───── Document passage ─────

Phil Package API

Phil package.

class phil.CovariateDistributionImputer(n_neighbors: int = 5, missing_values=nan, random_state=None, threshold: float = 1.0, covariance_matrix=None)[source]

Bases: BaseEstimator

Imputer that samples from the conditional distribution P(x_j | x_{-j}) approximated via k-nearest neighbors in the observed covariate space.

fit(X, y) CovariateDistributionImputer[source]
predict(X) ndarray[source]
class phil.DistributionImputer(missing_values=nan, random_state=None, threshold=1.0)[source]

Bases: BaseEstimator

Imputer that samples from empirical observed values.

fit(X, y)[source]
predict(X)[source]
class phil.ECT(config: ECTConfig)[source]

Bases: Magic

configure(**kwargs)[source]
generate(X: List[ndarray]) List[ndarray][source]
class phil.ECTConfig(*, num_thetas: int, radius: float, resolution: int, scale: int, normalize: bool = True, seed: int = 0)[source]

Bases: BaseModel

model_config: ClassVar[ConfigDict] = {}

Configuration for the model, should be a dictionary conforming to [ConfigDict][pydantic.config.ConfigDict].

normalize: bool
num_thetas: int
radius: float
resolution: int
scale: int
seed: int
class phil.GridGallery[source]

Bases: object

Collection of imputation grids optimized for specific domains.

Citations: - Sampling/Multiverse: Wayland et al. (2025) - https://www.nature.com/articles/s41560-025-01871-0 - Finance: Gu, Kelly, & Xiu (2020) on ML for asset pricing and robust ML portfolios. - Healthcare: Stekhoven & Bühlmann (2011) on MissForest and Chen et al. (2023) on clinical imputation. - Marketing: Anand & Mamidi (2020) / Zhang et al. (2025) on ML for consumer analytics. - Engineering: Thomas & Rajabi (2021) and Idri et al. (2016) on systematic reviews of engineering data.

classmethod get(name: str) ImputationConfig[source]
class phil.ImputationConfig(*, methods: List[str], modules: List[str], grids: List[ParameterGrid], domain_knowledge: DomainKnowledge | None = None)[source]

Bases: BaseModel

Configuration for imputation methods and parameter grids.

domain_knowledge: DomainKnowledge | None
grids: List[ParameterGrid]
methods: List[str]
model_config: ClassVar[ConfigDict] = {'arbitrary_types_allowed': True}

Configuration for the model, should be a dictionary conforming to [ConfigDict][pydantic.config.ConfigDict].

───── Data records ─────

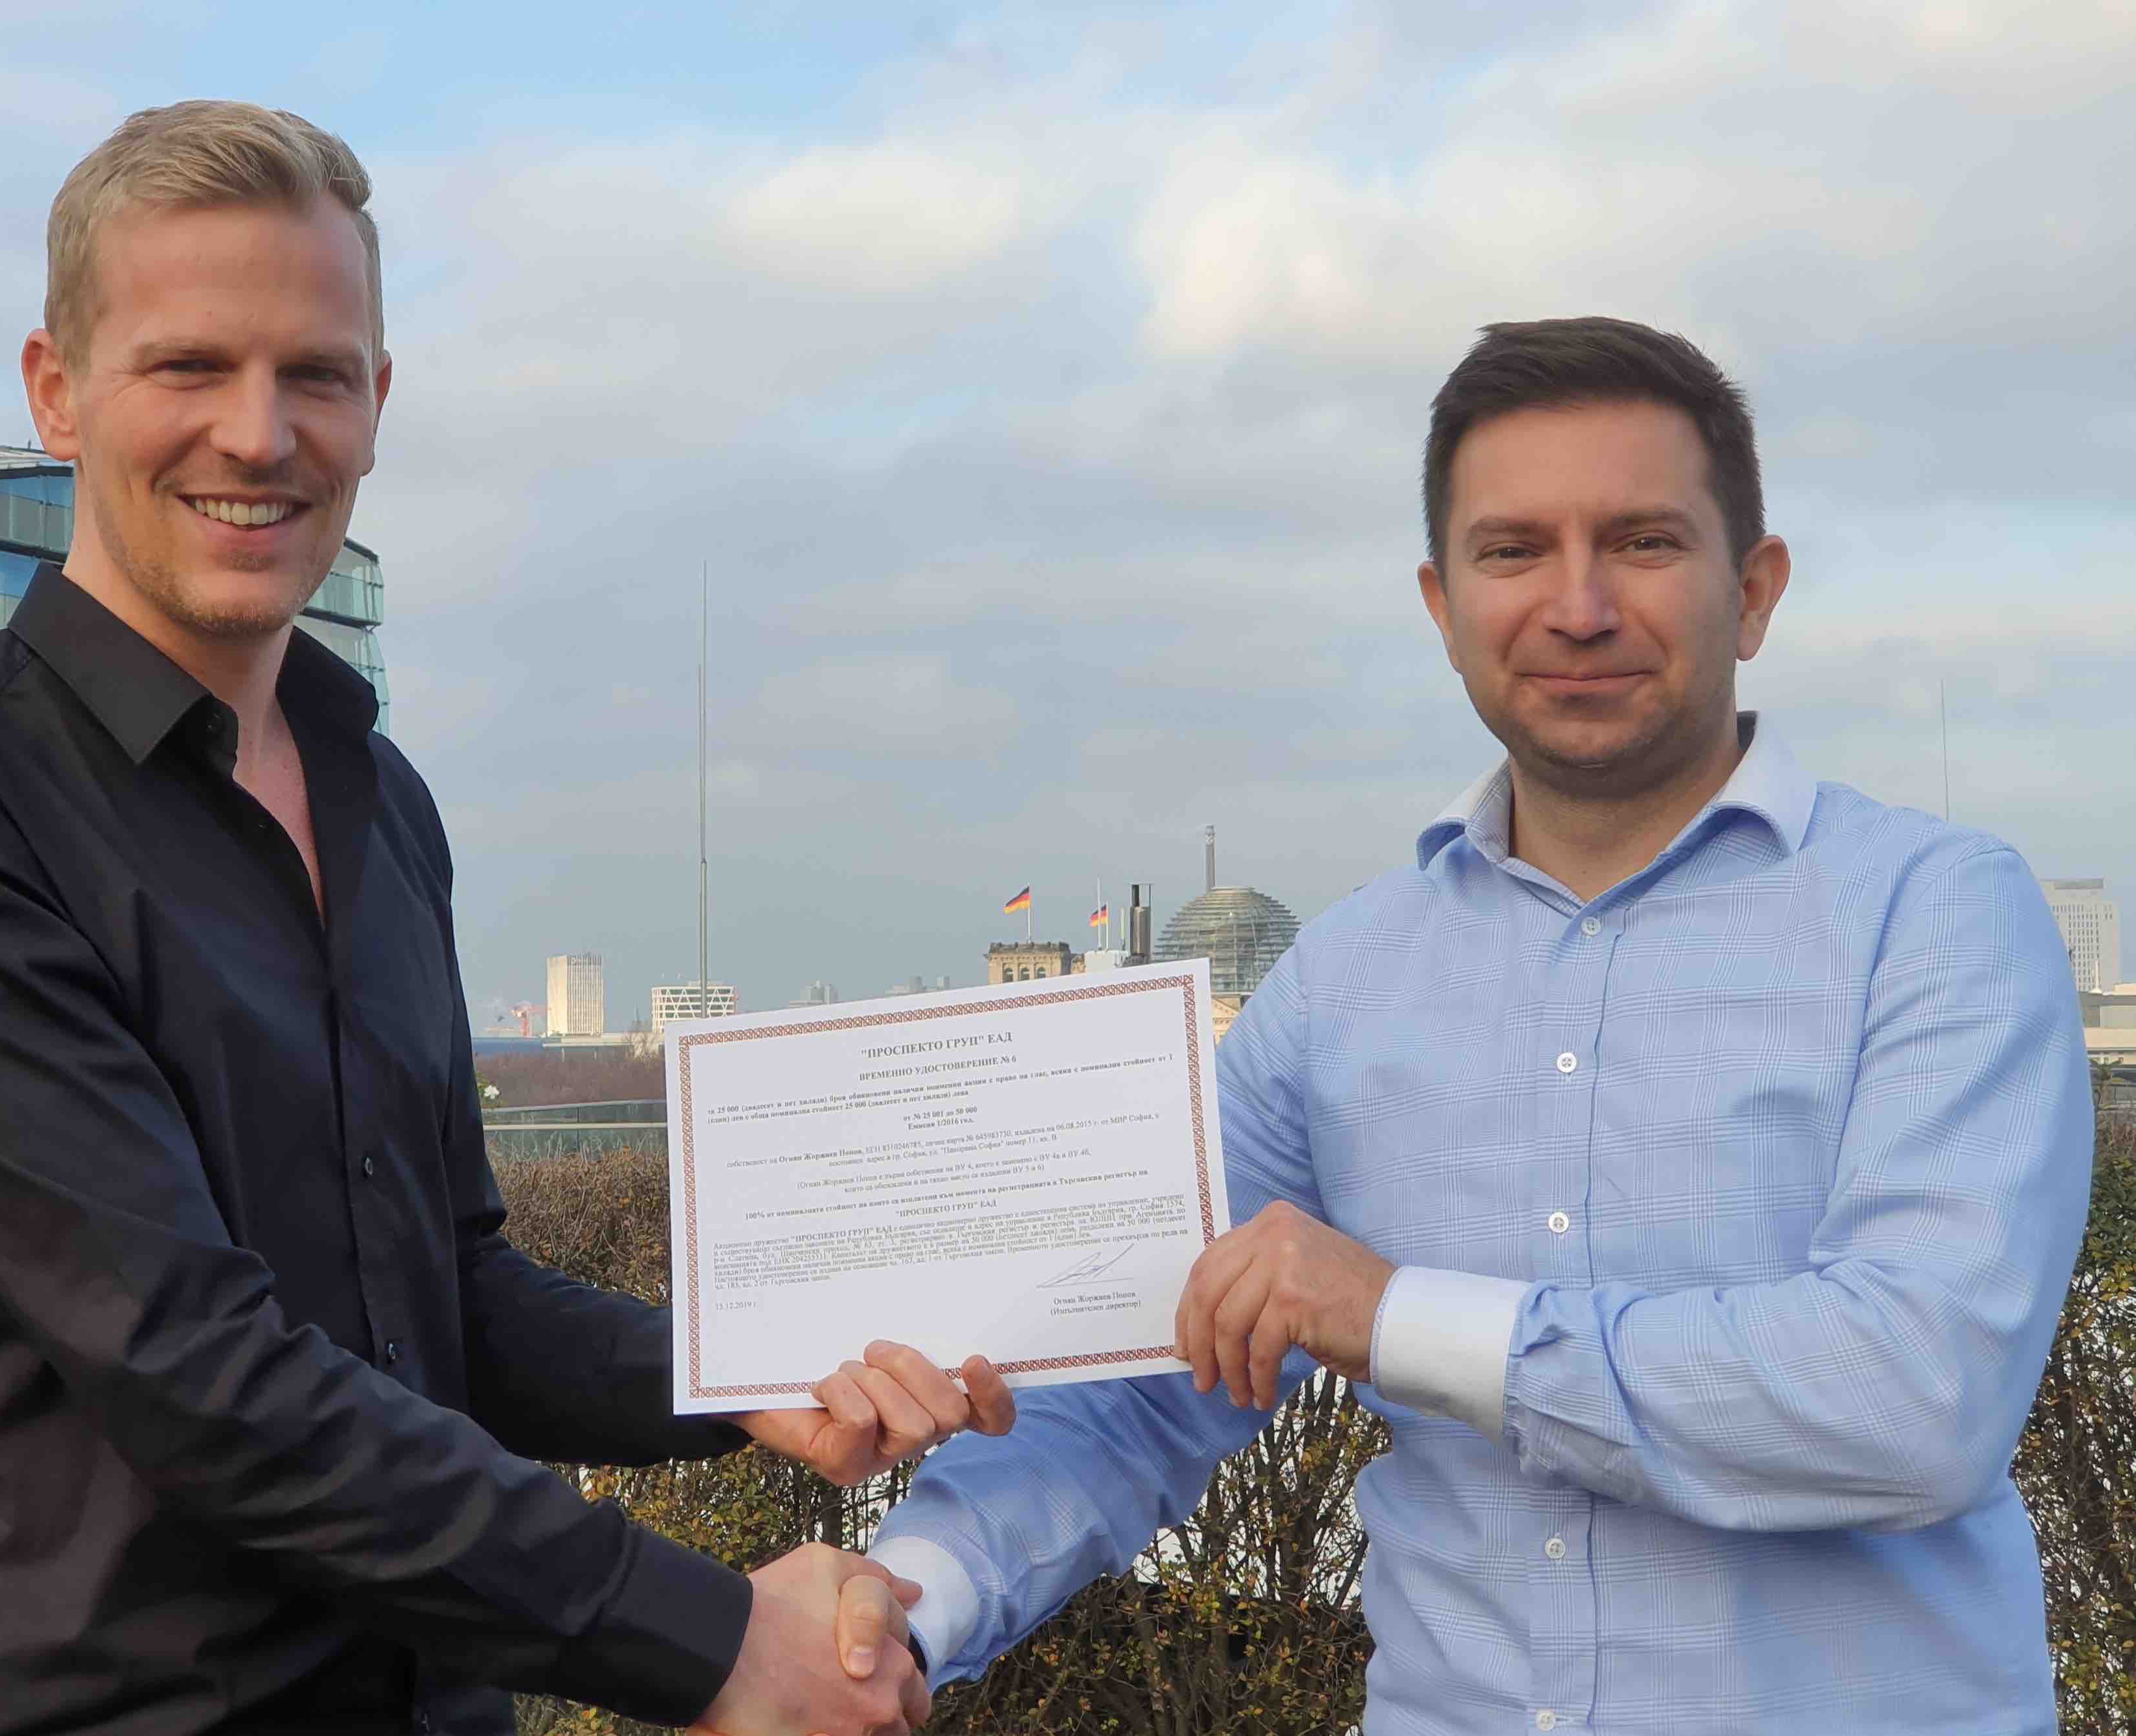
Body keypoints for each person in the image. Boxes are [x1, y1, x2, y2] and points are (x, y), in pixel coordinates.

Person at [0, 101, 1011, 1736]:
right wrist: (715, 1636)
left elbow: (444, 1295)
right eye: (188, 366)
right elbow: (191, 1366)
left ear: (376, 400)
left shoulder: (379, 797)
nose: (258, 434)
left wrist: (751, 1372)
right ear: (56, 390)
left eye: (314, 374)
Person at [859, 317, 2094, 1733]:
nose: (1577, 606)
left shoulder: (1935, 915)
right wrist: (905, 1598)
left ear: (1753, 592)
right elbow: (1145, 1375)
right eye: (1513, 552)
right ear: (1443, 608)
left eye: (1640, 542)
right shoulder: (1342, 977)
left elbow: (1916, 1393)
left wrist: (1399, 1319)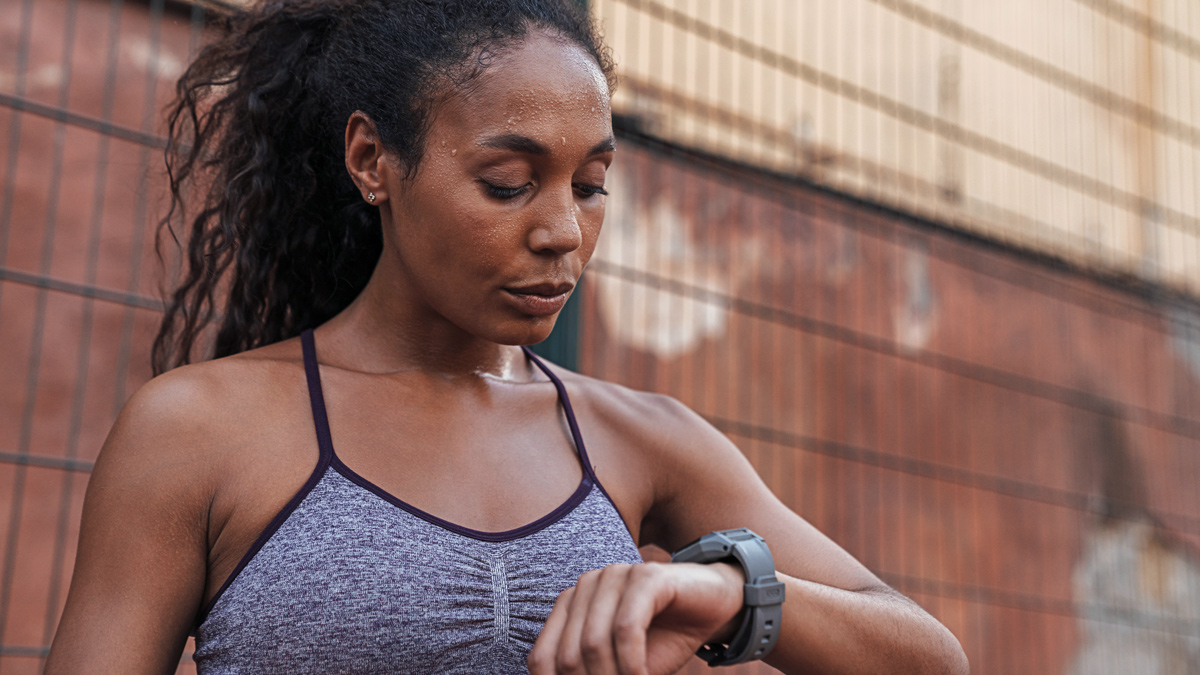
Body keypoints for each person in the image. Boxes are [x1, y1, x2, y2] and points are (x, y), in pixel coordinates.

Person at [45, 1, 969, 673]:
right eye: (508, 182)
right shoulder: (197, 430)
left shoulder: (639, 438)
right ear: (373, 161)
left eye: (591, 183)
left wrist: (731, 593)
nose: (563, 230)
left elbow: (930, 656)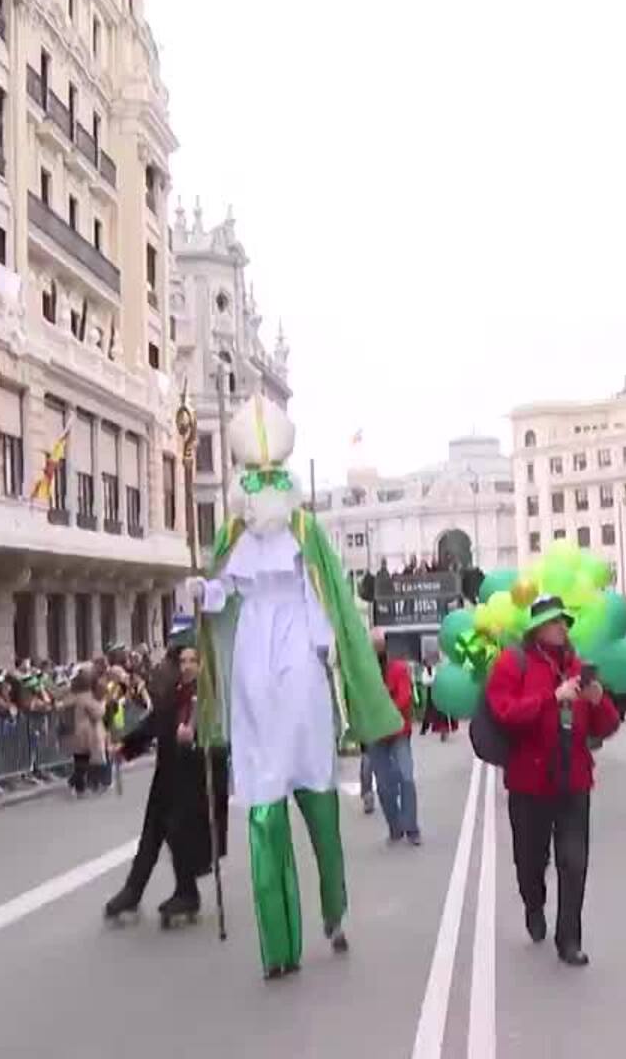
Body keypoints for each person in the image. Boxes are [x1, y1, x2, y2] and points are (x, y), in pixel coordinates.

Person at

─────

== Tasks and exercises ==
1. Copy the Phil package API documentation word for word from "Phil Package API" to "observed covariate space.".
2. Write the next part of the Phil package API documentation, picking up after its last line.

== Results for the exercise ==
1.
Phil Package API

Phil package.

class phil.CovariateDistributionImputer(n_neighbors: int = 5, missing_values=nan, random_state=None, threshold: float = 1.0, covariance_matrix=None)[source]

Bases: BaseEstimator

Imputer that samples from the conditional distribution P(x_j | x_{-j}) approximated via k-nearest neighbors in the observed covariate space.

2.
modules: List[str]
class phil.Phil(samples: int = 30, param_grid: str = 'default', magic: str = 'ECT', config=None, random_state=None)[source]

Bases: object

fit(df: DataFrame, max_iter: int = 5) DataFrame[source]
generate_descriptors() List[ndarray][source]
impute(df: DataFrame, max_iter: int = 10) List[ndarray][source]
plot_mds(**kwargs)[source]

Visualize the ECT descriptor space via MDS after fit().

transform(df: DataFrame, max_iter: int = 5) DataFrame[source]
class phil.PhilTransformer(samples: int = 30, param_grid: str | ImputationConfig = 'default', magic: str = 'ECT', config: dict | None = None, random_state: int | None = None, max_iter: int = 5)[source]

Bases: BaseEstimator, TransformerMixin

fit(X: DataFrame, y: Any = None) PhilTransformer[source]
transform(X: DataFrame) DataFrame[source]
class phil.PreprocessingConfig(*, method: str, module: str = 'sklearn.preprocessing', params: ~typing.Dict[str, ~typing.Any] = <factory>)[source]

Bases: BaseModel

Configuration for data preprocessing steps.

method: str
model_config: ClassVar[ConfigDict] = {}

Configuration for the model, should be a dictionary conforming to [ConfigDict][pydantic.config.ConfigDict].

module: str
params: Dict[str, Any]
phil.plot_mds(descriptors: list[np.ndarray], selected_index: int, ax=None, figsize: tuple[int, int] = (8, 6), random_state: int | None = None) tuple['Figure', np.ndarray][source]

Visualize the ECT descriptor space via Multi-Dimensional Scaling (MDS).

class phil.phil.Phil(samples: int = 30, param_grid: str = 'default', magic: str = 'ECT', config=None, random_state=None)[source]

Bases: object

fit(df: DataFrame, max_iter: int = 5) DataFrame[source]
generate_descriptors() List[ndarray][source]
impute(df: DataFrame, max_iter: int = 10) List[ndarray][source]
plot_mds(**kwargs)[source]

Visualize the ECT descriptor space via MDS after fit().

transform(df: DataFrame, max_iter: int = 5) DataFrame[source]

Scikit-learn compatible transformers for Phil.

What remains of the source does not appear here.